/---

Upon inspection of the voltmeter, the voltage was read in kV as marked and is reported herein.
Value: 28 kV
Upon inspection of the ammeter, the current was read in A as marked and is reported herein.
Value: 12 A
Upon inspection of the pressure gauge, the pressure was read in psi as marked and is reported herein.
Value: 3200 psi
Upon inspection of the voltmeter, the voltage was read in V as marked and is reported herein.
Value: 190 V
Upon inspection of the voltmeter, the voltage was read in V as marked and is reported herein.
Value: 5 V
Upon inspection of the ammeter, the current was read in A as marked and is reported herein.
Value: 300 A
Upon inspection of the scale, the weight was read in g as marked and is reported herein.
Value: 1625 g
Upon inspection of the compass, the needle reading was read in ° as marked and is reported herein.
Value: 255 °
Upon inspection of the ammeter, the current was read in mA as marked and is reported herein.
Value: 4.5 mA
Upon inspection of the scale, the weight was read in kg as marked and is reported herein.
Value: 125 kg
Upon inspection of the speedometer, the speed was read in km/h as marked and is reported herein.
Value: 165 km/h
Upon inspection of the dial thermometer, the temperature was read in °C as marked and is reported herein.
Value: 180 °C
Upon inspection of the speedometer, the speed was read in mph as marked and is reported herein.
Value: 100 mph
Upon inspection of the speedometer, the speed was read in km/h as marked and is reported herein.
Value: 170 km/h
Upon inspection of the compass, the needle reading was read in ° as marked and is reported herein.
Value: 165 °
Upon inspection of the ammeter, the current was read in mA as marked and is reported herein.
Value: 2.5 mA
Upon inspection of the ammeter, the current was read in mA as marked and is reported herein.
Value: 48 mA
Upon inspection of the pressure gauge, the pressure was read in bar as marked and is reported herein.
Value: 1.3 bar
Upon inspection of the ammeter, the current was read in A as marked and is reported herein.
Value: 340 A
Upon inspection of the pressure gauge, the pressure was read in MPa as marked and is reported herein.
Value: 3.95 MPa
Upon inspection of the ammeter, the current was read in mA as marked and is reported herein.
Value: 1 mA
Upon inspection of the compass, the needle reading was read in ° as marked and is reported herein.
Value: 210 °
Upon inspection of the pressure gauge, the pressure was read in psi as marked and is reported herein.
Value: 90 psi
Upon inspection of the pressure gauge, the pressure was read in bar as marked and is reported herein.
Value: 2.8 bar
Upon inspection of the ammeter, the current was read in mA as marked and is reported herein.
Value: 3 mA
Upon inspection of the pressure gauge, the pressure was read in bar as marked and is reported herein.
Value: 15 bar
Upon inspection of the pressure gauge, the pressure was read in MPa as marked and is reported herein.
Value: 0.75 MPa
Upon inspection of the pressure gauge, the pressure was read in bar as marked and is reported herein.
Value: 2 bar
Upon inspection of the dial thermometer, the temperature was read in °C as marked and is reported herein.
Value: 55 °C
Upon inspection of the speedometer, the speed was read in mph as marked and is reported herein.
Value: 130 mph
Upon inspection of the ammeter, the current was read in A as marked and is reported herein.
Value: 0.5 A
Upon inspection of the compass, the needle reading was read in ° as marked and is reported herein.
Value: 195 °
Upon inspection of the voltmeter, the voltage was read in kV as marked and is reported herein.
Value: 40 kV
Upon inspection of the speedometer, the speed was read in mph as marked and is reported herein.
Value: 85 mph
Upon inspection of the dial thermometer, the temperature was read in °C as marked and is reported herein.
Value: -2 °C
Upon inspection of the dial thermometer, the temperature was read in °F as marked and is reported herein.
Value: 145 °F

\---

_Task description_. Rewrite the rows above as a numbered list, from the first line through the line with "Value: 165 km/h", and leave out any blank lines.

_Output below_.
1. Upon inspection of the voltmeter, the voltage was read in kV as marked and is reported herein.
2. Value: 28 kV
3. Upon inspection of the ammeter, the current was read in A as marked and is reported herein.
4. Value: 12 A
5. Upon inspection of the pressure gauge, the pressure was read in psi as marked and is reported herein.
6. Value: 3200 psi
7. Upon inspection of the voltmeter, the voltage was read in V as marked and is reported herein.
8. Value: 190 V
9. Upon inspection of the voltmeter, the voltage was read in V as marked and is reported herein.
10. Value: 5 V
11. Upon inspection of the ammeter, the current was read in A as marked and is reported herein.
12. Value: 300 A
13. Upon inspection of the scale, the weight was read in g as marked and is reported herein.
14. Value: 1625 g
15. Upon inspection of the compass, the needle reading was read in ° as marked and is reported herein.
16. Value: 255 °
17. Upon inspection of the ammeter, the current was read in mA as marked and is reported herein.
18. Value: 4.5 mA
19. Upon inspection of the scale, the weight was read in kg as marked and is reported herein.
20. Value: 125 kg
21. Upon inspection of the speedometer, the speed was read in km/h as marked and is reported herein.
22. Value: 165 km/h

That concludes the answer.